Zhu Y, Shao CY, Lv HP, Zhang Y, Dai WD, Guo L, Tan JF, Peng QH, Lin Z. Enantiomeric and quantitative analysis of volatile terpenoids in different teas (Camellia sinensis). Journal of Chromatography A. 2017 Mar 24;1490:177-90.
Methyl salicylate is another compound produced by tea leaves as a anti-herbivore defence and has similar tastes and aroma as menthol (it’s used in gum and mint production as a flavour agent). It’s interesting to note that studies show that quantities of this chemical drastically reduces in the de-enzyming process of rock oolong production (Ma et al 2018) hence it’s likely to be higher in “rawer” and less processed tea such as Sheng.

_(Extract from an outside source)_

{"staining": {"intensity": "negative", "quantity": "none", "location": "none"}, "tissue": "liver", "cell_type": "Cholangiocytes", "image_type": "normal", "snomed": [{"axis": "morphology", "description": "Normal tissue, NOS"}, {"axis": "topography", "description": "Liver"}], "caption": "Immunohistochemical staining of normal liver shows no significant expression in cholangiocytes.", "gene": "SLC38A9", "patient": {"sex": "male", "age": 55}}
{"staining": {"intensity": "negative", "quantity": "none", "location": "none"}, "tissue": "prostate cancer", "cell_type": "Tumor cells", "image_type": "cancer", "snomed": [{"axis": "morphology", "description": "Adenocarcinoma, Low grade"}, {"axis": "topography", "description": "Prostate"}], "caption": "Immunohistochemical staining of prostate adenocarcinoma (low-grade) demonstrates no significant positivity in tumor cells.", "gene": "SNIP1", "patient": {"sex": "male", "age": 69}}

Again, I therefore think the strong menthol flavour is to do with the original tea material rather than fermentation/storage however it would be interesting to see if such a tea with a strong menthol profile was stored in Kunming still had the same levels in taste and experience than one stored in Taiwan or Guangdong.
Ma C, Li J, Chen W, Wang W, Qi D, Pang S, Miao A. Study of the aroma formation and transformation during the manufacturing process of oolong tea by solid-phase micro-extraction and gas chromatography–mass spectrometry combined with chemometrics. Food Research International. 2018 Jun 1;108:413-22.
Interesting, thanks Jonny. It would not surprise me if the menthol has to do with the original tea material, but I do feel like I have noticed it a lot more in shengs with some age and rarely the Kunming stored teas.